(Stored data)
· · · · ·

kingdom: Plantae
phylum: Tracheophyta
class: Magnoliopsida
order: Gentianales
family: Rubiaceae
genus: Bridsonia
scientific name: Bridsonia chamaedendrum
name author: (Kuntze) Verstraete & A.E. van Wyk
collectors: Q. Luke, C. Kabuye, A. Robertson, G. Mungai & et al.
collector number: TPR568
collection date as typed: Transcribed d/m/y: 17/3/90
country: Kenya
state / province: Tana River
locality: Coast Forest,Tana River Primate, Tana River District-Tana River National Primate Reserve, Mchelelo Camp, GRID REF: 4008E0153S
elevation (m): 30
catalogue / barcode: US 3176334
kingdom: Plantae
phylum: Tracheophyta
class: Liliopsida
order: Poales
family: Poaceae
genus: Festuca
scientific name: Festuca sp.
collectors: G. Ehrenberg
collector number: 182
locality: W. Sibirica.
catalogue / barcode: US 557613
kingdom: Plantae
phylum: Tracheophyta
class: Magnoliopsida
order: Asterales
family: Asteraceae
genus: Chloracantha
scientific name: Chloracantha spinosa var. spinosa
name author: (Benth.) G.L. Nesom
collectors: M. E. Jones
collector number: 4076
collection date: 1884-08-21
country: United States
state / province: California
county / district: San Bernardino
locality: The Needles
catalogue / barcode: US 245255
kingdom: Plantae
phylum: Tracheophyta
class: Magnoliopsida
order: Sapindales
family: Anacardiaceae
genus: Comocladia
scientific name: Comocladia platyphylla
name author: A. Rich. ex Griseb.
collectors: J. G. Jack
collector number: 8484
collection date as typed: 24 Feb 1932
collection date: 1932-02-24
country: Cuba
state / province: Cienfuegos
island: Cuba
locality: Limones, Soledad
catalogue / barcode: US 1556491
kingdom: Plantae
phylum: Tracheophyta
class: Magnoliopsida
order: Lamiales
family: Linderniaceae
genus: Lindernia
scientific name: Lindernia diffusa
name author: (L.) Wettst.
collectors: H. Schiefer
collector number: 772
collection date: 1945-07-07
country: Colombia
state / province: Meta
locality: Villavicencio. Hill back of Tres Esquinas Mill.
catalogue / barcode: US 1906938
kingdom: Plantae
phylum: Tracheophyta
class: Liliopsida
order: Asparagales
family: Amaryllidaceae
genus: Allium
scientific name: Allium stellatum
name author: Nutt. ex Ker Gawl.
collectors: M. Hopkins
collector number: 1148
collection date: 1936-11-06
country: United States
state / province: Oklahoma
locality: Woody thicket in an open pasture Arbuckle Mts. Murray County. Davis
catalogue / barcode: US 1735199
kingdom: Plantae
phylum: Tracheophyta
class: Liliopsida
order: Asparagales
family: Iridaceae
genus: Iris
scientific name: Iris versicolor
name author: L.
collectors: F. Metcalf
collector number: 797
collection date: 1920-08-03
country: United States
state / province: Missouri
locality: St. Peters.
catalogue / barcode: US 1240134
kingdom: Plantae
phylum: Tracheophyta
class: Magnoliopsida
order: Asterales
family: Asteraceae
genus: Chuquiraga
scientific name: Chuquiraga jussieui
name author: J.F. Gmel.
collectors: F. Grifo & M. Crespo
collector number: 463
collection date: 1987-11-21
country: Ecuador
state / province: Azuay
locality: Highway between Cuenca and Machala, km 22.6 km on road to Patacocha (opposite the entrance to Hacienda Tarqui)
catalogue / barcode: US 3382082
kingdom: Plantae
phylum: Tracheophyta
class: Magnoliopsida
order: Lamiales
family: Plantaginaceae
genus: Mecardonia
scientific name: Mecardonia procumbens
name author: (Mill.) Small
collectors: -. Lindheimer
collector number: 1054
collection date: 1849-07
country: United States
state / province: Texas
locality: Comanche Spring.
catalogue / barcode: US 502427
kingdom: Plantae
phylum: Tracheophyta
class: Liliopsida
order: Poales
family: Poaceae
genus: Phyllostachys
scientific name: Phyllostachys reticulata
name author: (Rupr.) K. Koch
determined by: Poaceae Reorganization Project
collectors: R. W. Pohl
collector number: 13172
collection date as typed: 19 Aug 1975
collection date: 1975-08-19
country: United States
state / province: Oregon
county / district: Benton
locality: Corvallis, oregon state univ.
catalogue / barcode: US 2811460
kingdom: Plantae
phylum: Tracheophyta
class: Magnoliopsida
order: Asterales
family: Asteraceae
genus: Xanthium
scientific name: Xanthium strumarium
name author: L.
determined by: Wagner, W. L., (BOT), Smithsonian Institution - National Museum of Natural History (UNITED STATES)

· · · · ·

WORK TO COMPLETE
Rewrite the lines of the records above as a JSON list of strings, one string per line, skipping blank lines.

THE RESULT
[
  "kingdom: Plantae",
  "phylum: Tracheophyta",
  "class: Magnoliopsida",
  "order: Gentianales",
  "family: Rubiaceae",
  "genus: Bridsonia",
  "scientific name: Bridsonia chamaedendrum",
  "name author: (Kuntze) Verstraete & A.E. van Wyk",
  "collectors: Q. Luke, C. Kabuye, A. Robertson, G. Mungai & et al.",
  "collector number: TPR568",
  "collection date as typed: Transcribed d/m/y: 17/3/90",
  "country: Kenya",
  "state / province: Tana River",
  "locality: Coast Forest,Tana River Primate, Tana River District-Tana River National Primate Reserve, Mchelelo Camp, GRID REF: 4008E0153S",
  "elevation (m): 30",
  "catalogue / barcode: US 3176334",
  "kingdom: Plantae",
  "phylum: Tracheophyta",
  "class: Liliopsida",
  "order: Poales",
  "family: Poaceae",
  "genus: Festuca",
  "scientific name: Festuca sp.",
  "collectors: G. Ehrenberg",
  "collector number: 182",
  "locality: W. Sibirica.",
  "catalogue / barcode: US 557613",
  "kingdom: Plantae",
  "phylum: Tracheophyta",
  "class: Magnoliopsida",
  "order: Asterales",
  "family: Asteraceae",
  "genus: Chloracantha",
  "scientific name: Chloracantha spinosa var. spinosa",
  "name author: (Benth.) G.L. Nesom",
  "collectors: M. E. Jones",
  "collector number: 4076",
  "collection date: 1884-08-21",
  "country: United States",
  "state / province: California",
  "county / district: San Bernardino",
  "locality: The Needles",
  "catalogue / barcode: US 245255",
  "kingdom: Plantae",
  "phylum: Tracheophyta",
  "class: Magnoliopsida",
  "order: Sapindales",
  "family: Anacardiaceae",
  "genus: Comocladia",
  "scientific name: Comocladia platyphylla",
  "name author: A. Rich. ex Griseb.",
  "collectors: J. G. Jack",
  "collector number: 8484",
  "collection date as typed: 24 Feb 1932",
  "collection date: 1932-02-24",
  "country: Cuba",
  "state / province: Cienfuegos",
  "island: Cuba",
  "locality: Limones, Soledad",
  "catalogue / barcode: US 1556491",
  "kingdom: Plantae",
  "phylum: Tracheophyta",
  "class: Magnoliopsida",
  "order: Lamiales",
  "family: Linderniaceae",
  "genus: Lindernia",
  "scientific name: Lindernia diffusa",
  "name author: (L.) Wettst.",
  "collectors: H. Schiefer",
  "collector number: 772",
  "collection date: 1945-07-07",
  "country: Colombia",
  "state / province: Meta",
  "locality: Villavicencio. Hill back of Tres Esquinas Mill.",
  "catalogue / barcode: US 1906938",
  "kingdom: Plantae",
  "phylum: Tracheophyta",
  "class: Liliopsida",
  "order: Asparagales",
  "family: Amaryllidaceae",
  "genus: Allium",
  "scientific name: Allium stellatum",
  "name author: Nutt. ex Ker Gawl.",
  "collectors: M. Hopkins",
  "collector number: 1148",
  "collection date: 1936-11-06",
  "country: United States",
  "state / province: Oklahoma",
  "locality: Woody thicket in an open pasture Arbuckle Mts. Murray County. Davis",
  "catalogue / barcode: US 1735199",
  "kingdom: Plantae",
  "phylum: Tracheophyta",
  "class: Liliopsida",
  "order: Asparagales",
  "family: Iridaceae",
  "genus: Iris",
  "scientific name: Iris versicolor",
  "name author: L.",
  "collectors: F. Metcalf",
  "collector number: 797",
  "collection date: 1920-08-03",
  "country: United States",
  "state / province: Missouri",
  "locality: St. Peters.",
  "catalogue / barcode: US 1240134",
  "kingdom: Plantae",
  "phylum: Tracheophyta",
  "class: Magnoliopsida",
  "order: Asterales",
  "family: Asteraceae",
  "genus: Chuquiraga",
  "scientific name: Chuquiraga jussieui",
  "name author: J.F. Gmel.",
  "collectors: F. Grifo & M. Crespo",
  "collector number: 463",
  "collection date: 1987-11-21",
  "country: Ecuador",
  "state / province: Azuay",
  "locality: Highway between Cuenca and Machala, km 22.6 km on road to Patacocha (opposite the entrance to Hacienda Tarqui)",
  "catalogue / barcode: US 3382082",
  "kingdom: Plantae",
  "phylum: Tracheophyta",
  "class: Magnoliopsida",
  "order: Lamiales",
  "family: Plantaginaceae",
  "genus: Mecardonia",
  "scientific name: Mecardonia procumbens",
  "name author: (Mill.) Small",
  "collectors: -. Lindheimer",
  "collector number: 1054",
  "collection date: 1849-07",
  "country: United States",
  "state / province: Texas",
  "locality: Comanche Spring.",
  "catalogue / barcode: US 502427",
  "kingdom: Plantae",
  "phylum: Tracheophyta",
  "class: Liliopsida",
  "order: Poales",
  "family: Poaceae",
  "genus: Phyllostachys",
  "scientific name: Phyllostachys reticulata",
  "name author: (Rupr.) K. Koch",
  "determined by: Poaceae Reorganization Project",
  "collectors: R. W. Pohl",
  "collector number: 13172",
  "collection date as typed: 19 Aug 1975",
  "collection date: 1975-08-19",
  "country: United States",
  "state / province: Oregon",
  "county / district: Benton",
  "locality: Corvallis, oregon state univ.",
  "catalogue / barcode: US 2811460",
  "kingdom: Plantae",
  "phylum: Tracheophyta",
  "class: Magnoliopsida",
  "order: Asterales",
  "family: Asteraceae",
  "genus: Xanthium",
  "scientific name: Xanthium strumarium",
  "name author: L.",
  "determined by: Wagner, W. L., (BOT), Smithsonian Institution - National Museum of Natural History (UNITED STATES)"
]